Show that if $0\rightarrow N\xrightarrow{\tau} P\xrightarrow{\epsilon} A\rightarrow 0$ and $0\rightarrow M\xrightarrow{\tau'} Q\xrightarrow{\epsilon'} A\rightarrow 0$ are exact sequences with $P,Q$ being projective modules then $P\oplus M\cong Q\oplus N$.

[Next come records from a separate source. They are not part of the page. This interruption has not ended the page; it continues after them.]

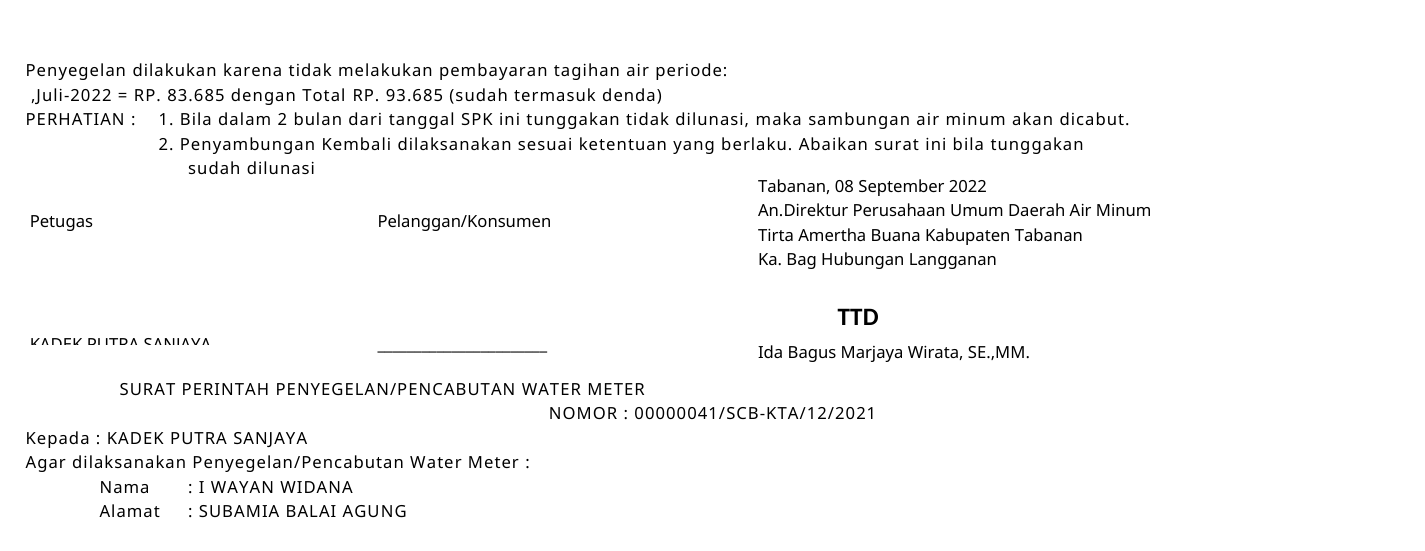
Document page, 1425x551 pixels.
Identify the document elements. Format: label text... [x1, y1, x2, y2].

text Nama : I WAYAN WIDANA [25, 475, 1399, 498]
text sudah dilunasi [25, 157, 1399, 180]
text PERHATIAN : 1. Bila dalam 2 bulan dari tanggal SPK ini tunggakan tidak dilunasi, maka sambungan air minum akan dicabut. [25, 108, 1399, 131]
text NOMOR : 00000041/SCB-KTA/12/2021 [25, 402, 1399, 424]
text Alamat : SUBAMIA BALAI AGUNG [25, 500, 1399, 522]
text Penyegelan dilakukan karena tidak melakukan pembayaran tagihan air periode: [25, 59, 1399, 82]
text Kepada : KADEK PUTRA SANJAYA [25, 426, 1399, 449]
text SURAT PERINTAH PENYEGELAN/PENCABUTAN WATER METER [25, 377, 1399, 400]
text ,Juli-2022 = RP. 83.685 dengan Total RP. 93.685 (sudah termasuk denda) [25, 83, 1399, 106]
text 2. Penyambungan Kembali dilaksanakan sesuai ketentuan yang berlaku. Abaikan surat ini bila tunggakan [25, 132, 1399, 155]
text Agar dilaksanakan Penyegelan/Pencabutan Water Meter : [25, 451, 1399, 473]
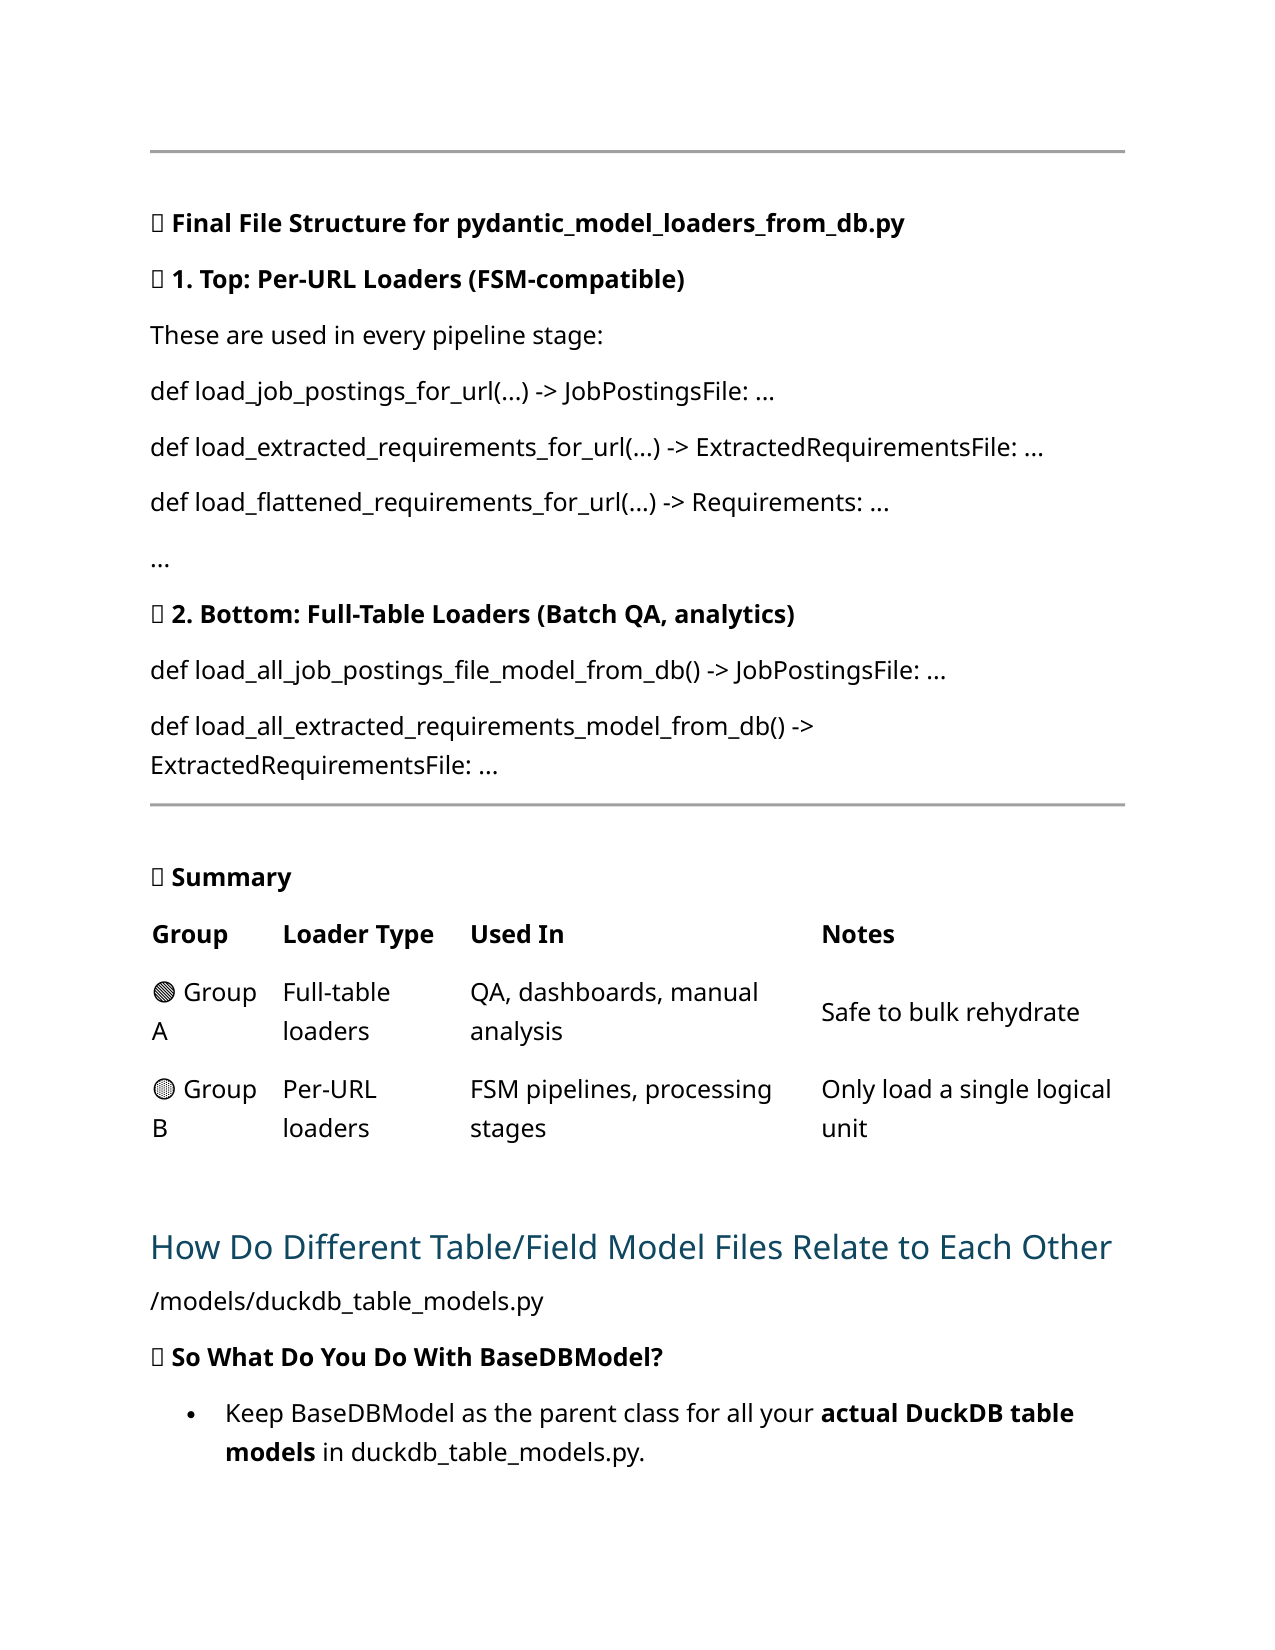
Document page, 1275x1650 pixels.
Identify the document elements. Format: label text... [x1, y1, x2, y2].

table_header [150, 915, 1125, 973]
text def load_extracted_requirements_for_url(...) -> ExtractedRequirementsFile: ... [150, 429, 1125, 463]
text These are used in every pipeline stage: [150, 317, 1125, 352]
text ✅ So What Do You Do With BaseDBModel? [150, 1340, 1125, 1374]
text /models/duckdb_table_models.py [150, 1284, 1125, 1318]
text ✅ Final File Structure for pydantic_model_loaders_from_db.py [150, 206, 1125, 240]
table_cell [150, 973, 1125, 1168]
text def load_flattened_requirements_for_url(...) -> Requirements: ... [150, 485, 1125, 519]
text def load_job_postings_for_url(...) -> JobPostingsFile: ... [150, 373, 1125, 407]
text 🔹 1. Top: Per-URL Loaders (FSM-compatible) [150, 262, 1125, 296]
text def load_all_extracted_requirements_model_from_db() -> ExtractedRequirementsFile: ... [150, 708, 1125, 782]
text 🔹 2. Bottom: Full-Table Loaders (Batch QA, analytics) [150, 597, 1125, 631]
text ✅ Summary [150, 859, 1125, 893]
list Keep BaseDBModel as the parent class for all your actual DuckDB table models in duckdb_table_models.py. [187, 1396, 1125, 1469]
text ... [150, 541, 1125, 575]
subtitle How Do Different Table/Field Model Files Relate to Each Other [150, 1223, 1125, 1269]
text def load_all_job_postings_file_model_from_db() -> JobPostingsFile: ... [150, 652, 1125, 687]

Consider surjective map $\epsilon$, as $Q$ is projective module and we have map $\epsilon'$ there exists $\eta:P\rightarrow Q$ such that $\epsilon'\circ \eta=\epsilon$
Moreover, $\epsilon'\circ (\eta\circ\tau)=(\epsilon'\circ \eta)\circ\tau=\epsilon\circ\tau=0$. Thus, $\eta\circ\tau$ is in the kernel of $\epsilon'$ and thus, has to be in the image of $\tau'$. So, we have a map $\eta':N\rightarrow M$ such that $\tau'\circ\eta'=\eta\circ\tau$
We then have a following diagram
$$\begin{array}{c} 0 & \rightarrow & N & \xrightarrow{\tau} & P & \xrightarrow{\epsilon} & A & \rightarrow & 0 \\ \downarrow{} & & \downarrow{\eta'} & & \downarrow{\eta} & & \downarrow{id} \\ 0 & \rightarrow & M & \xrightarrow{\tau'} & Q & \xrightarrow{\epsilon'} & A & \rightarrow & 0\\ \end{array}$$
From an exercise in Hilton Stammbach, Chapter I, exercise $3.4$ as map in last column is an isomorphism, we have a short exact sequence
$$0\rightarrow N\rightarrow P\oplus M\rightarrow Q\rightarrow 0$$
Now, as $Q$ is projective module, any surjective map onto $Q$ splits, so above short exat sequence is a split exact sequence, we then have $P\oplus M=Q\oplus N$.
Let me know if this is correct.